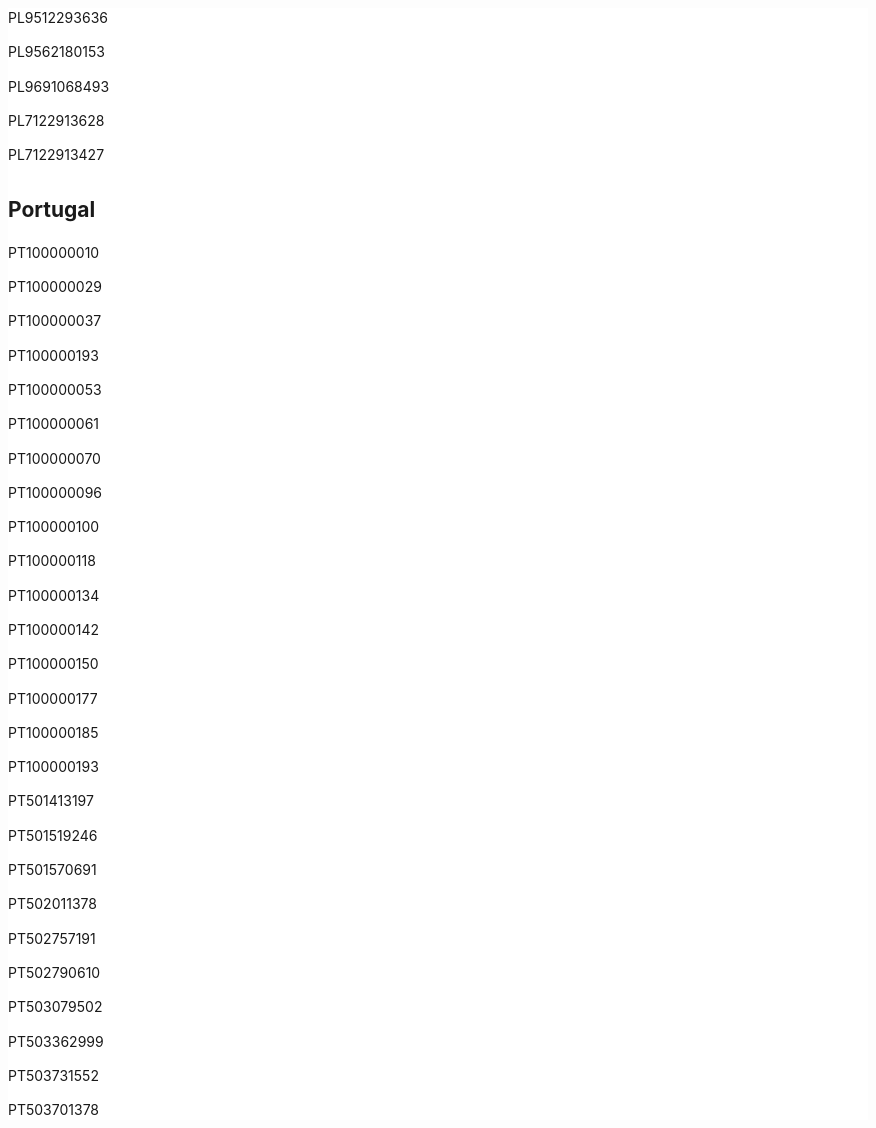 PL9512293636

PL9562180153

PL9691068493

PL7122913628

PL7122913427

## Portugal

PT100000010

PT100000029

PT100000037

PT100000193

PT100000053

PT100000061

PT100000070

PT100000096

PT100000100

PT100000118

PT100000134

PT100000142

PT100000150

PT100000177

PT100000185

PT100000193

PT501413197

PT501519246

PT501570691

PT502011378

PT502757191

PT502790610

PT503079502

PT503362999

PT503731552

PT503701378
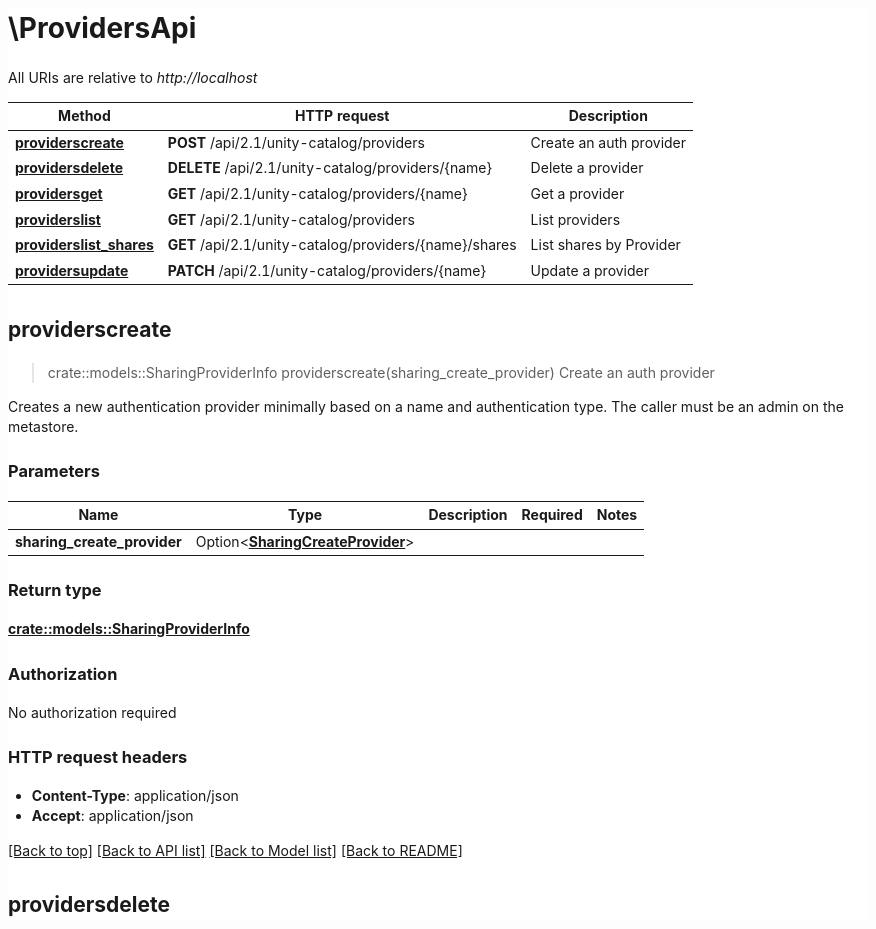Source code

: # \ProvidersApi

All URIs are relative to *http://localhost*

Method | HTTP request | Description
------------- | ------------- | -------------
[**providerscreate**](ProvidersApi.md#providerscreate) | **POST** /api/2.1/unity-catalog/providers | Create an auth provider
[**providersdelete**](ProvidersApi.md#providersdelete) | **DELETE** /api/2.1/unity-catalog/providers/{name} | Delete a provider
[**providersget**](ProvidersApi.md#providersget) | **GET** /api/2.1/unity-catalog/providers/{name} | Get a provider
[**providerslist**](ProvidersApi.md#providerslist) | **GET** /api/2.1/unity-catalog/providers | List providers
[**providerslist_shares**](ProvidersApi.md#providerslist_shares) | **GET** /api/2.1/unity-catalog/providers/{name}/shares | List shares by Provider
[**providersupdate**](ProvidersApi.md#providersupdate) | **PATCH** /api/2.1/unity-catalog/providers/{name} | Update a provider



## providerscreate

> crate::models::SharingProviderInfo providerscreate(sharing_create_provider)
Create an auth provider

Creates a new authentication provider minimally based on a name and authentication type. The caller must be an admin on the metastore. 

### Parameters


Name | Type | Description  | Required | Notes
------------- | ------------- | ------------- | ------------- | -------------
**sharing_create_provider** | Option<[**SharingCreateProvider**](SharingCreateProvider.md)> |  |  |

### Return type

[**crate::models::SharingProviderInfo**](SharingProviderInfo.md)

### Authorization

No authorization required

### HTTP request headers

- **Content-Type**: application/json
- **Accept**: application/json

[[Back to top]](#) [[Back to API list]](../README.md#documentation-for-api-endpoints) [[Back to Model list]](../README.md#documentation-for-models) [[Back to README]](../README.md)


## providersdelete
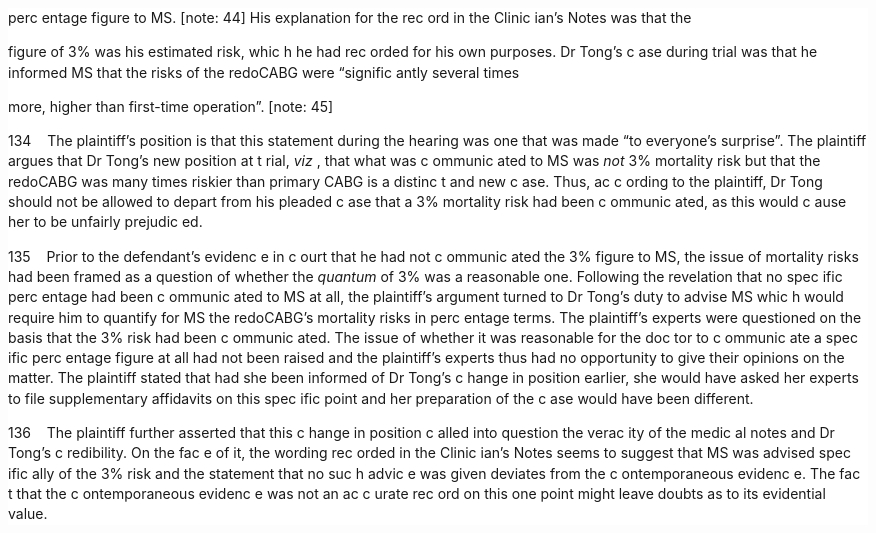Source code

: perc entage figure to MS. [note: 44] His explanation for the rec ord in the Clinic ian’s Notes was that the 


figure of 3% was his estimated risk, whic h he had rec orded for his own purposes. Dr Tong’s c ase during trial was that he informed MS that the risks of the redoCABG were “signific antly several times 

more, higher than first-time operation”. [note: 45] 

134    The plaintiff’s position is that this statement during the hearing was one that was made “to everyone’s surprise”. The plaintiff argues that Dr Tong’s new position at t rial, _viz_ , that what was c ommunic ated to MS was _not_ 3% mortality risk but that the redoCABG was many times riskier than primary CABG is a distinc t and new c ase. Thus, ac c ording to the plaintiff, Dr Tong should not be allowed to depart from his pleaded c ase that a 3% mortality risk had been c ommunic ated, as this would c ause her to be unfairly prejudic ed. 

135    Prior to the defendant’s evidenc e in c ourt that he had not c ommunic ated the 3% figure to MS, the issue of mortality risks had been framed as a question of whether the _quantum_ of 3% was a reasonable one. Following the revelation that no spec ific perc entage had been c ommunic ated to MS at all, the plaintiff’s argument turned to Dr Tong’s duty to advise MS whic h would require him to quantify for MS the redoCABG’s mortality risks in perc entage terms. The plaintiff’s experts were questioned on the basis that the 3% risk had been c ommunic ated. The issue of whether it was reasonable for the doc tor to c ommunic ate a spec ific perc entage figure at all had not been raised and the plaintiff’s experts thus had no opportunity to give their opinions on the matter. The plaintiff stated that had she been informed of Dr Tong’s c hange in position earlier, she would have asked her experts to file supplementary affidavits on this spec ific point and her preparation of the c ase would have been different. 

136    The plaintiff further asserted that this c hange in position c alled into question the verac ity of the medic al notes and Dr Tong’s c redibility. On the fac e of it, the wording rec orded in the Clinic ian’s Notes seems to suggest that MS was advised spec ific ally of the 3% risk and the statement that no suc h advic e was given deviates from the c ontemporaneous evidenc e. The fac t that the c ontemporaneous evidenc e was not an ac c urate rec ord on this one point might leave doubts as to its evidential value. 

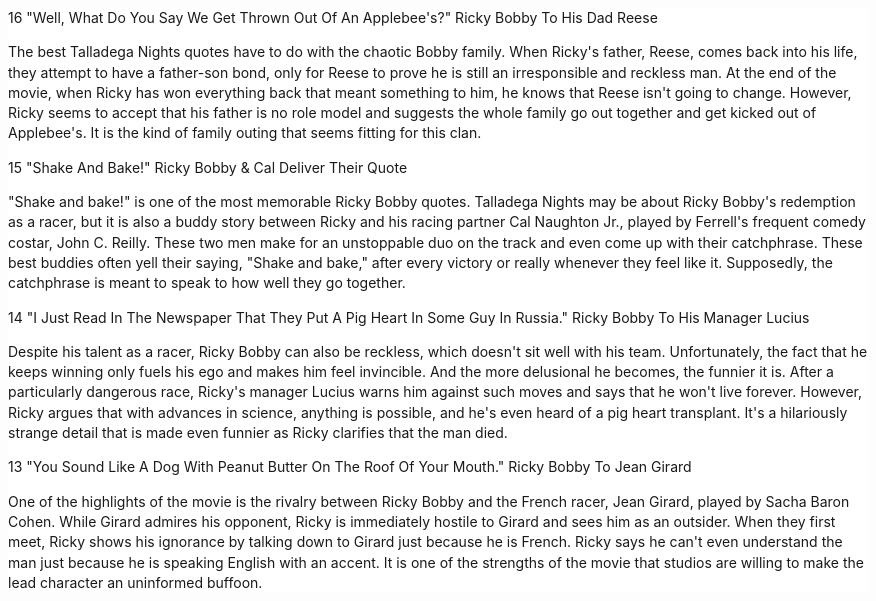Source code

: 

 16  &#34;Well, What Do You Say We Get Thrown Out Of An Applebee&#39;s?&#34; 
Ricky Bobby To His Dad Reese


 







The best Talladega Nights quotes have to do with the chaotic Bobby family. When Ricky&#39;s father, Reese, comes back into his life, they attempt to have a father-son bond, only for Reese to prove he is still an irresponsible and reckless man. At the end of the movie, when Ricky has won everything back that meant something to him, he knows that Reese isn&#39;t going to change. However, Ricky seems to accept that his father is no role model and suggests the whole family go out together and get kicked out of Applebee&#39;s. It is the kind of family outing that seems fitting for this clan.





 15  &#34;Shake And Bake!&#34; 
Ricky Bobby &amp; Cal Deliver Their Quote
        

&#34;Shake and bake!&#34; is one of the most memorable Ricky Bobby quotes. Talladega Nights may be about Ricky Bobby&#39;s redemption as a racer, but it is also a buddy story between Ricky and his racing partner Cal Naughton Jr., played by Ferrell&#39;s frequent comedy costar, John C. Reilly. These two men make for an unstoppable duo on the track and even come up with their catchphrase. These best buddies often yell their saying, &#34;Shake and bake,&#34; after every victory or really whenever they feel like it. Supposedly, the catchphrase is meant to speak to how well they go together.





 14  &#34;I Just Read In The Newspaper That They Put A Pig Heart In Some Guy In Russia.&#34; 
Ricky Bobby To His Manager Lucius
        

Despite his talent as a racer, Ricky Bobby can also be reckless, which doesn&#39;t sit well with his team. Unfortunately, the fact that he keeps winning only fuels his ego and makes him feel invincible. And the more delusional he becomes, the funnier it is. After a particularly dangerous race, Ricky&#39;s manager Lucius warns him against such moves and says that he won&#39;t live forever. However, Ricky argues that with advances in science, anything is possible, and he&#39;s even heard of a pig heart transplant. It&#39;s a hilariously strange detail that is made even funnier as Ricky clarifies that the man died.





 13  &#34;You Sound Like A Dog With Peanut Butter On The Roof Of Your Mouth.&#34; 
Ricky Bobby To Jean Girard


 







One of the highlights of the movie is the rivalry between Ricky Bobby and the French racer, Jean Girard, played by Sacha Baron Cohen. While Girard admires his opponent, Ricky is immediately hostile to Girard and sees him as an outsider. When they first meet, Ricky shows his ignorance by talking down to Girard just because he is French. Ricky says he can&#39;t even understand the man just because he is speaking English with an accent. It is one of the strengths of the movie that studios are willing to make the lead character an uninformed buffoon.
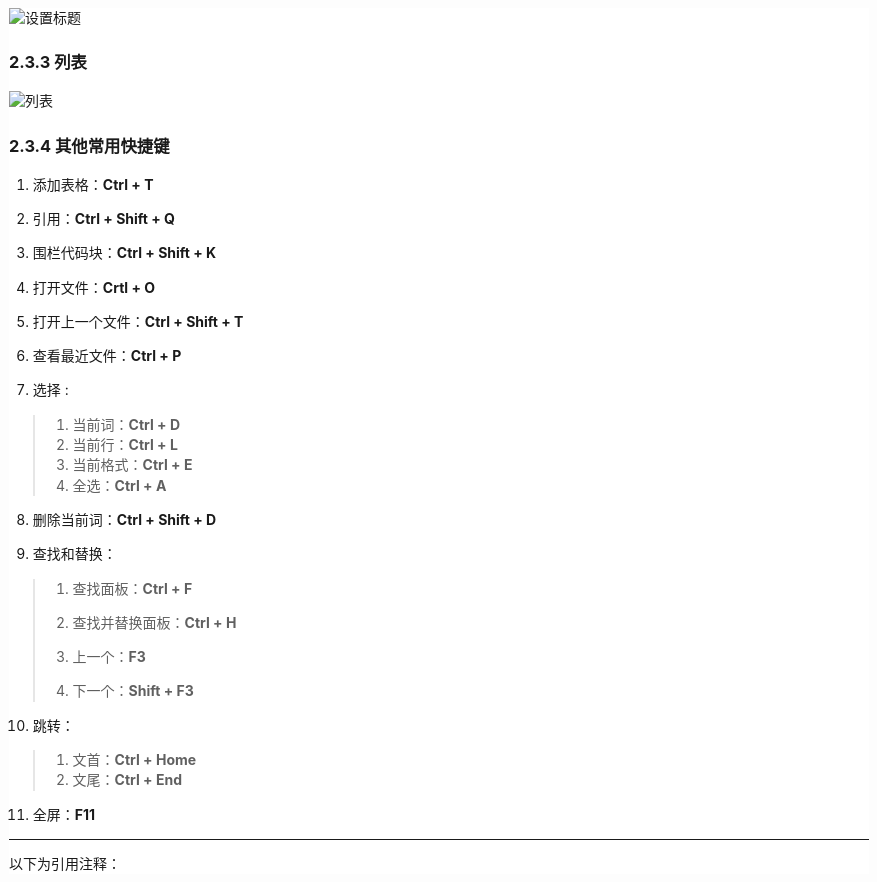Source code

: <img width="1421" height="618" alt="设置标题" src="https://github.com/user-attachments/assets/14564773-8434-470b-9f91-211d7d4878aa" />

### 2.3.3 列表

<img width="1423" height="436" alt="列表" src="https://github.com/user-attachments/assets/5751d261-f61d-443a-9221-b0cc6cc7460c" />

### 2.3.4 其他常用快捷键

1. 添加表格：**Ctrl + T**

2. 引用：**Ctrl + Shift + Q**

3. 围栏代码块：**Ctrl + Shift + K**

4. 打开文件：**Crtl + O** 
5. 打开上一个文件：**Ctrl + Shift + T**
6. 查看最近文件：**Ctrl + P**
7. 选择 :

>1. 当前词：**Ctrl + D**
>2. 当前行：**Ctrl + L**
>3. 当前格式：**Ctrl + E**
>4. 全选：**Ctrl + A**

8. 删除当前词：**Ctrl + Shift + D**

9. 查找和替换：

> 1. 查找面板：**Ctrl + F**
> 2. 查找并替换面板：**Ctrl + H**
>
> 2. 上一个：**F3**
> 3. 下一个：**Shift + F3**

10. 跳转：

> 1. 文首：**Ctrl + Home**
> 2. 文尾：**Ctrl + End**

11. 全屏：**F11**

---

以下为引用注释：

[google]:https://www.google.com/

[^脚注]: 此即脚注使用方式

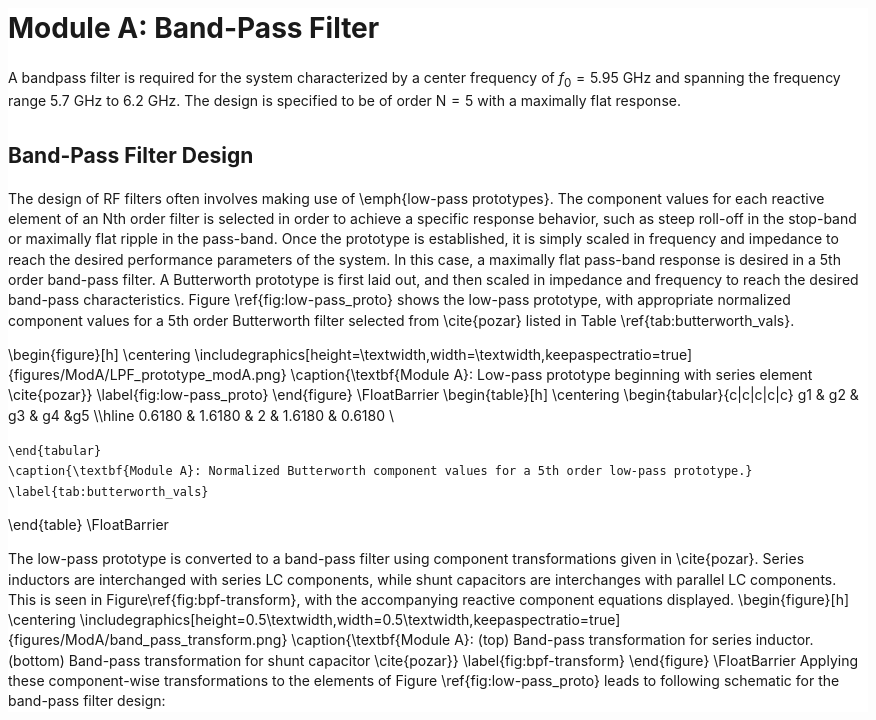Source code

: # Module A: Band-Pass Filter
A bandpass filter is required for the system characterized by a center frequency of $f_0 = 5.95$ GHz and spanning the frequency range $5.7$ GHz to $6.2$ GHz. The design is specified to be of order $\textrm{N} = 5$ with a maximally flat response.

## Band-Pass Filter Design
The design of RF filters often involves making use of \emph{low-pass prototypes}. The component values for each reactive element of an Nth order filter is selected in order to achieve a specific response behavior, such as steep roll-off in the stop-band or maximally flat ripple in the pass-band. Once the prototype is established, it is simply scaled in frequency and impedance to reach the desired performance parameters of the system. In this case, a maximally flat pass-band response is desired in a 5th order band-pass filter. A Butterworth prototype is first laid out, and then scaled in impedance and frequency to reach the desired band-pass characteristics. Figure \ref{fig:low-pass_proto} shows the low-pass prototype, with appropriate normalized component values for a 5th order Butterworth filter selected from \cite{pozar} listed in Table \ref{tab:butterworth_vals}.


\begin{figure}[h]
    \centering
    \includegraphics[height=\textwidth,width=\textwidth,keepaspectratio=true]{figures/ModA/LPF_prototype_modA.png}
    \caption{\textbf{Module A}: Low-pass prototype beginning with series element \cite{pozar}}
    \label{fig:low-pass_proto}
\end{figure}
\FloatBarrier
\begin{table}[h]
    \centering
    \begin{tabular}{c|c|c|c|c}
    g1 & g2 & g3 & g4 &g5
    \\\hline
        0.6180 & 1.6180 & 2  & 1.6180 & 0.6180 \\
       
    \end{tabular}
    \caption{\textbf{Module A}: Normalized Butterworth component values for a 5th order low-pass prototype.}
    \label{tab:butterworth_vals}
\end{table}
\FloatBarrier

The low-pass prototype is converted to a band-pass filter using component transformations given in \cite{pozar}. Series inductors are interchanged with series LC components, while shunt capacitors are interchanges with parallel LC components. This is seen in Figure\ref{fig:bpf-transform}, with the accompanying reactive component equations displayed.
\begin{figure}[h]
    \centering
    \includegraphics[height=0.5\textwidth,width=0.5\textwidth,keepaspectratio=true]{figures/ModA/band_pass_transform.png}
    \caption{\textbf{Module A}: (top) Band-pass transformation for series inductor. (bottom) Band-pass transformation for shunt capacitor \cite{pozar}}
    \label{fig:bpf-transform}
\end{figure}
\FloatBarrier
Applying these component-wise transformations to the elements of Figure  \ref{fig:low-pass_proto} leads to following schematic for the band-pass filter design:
--------------------------------
Answer with one number, namely the count of lines in the entries that include the word "Description".

2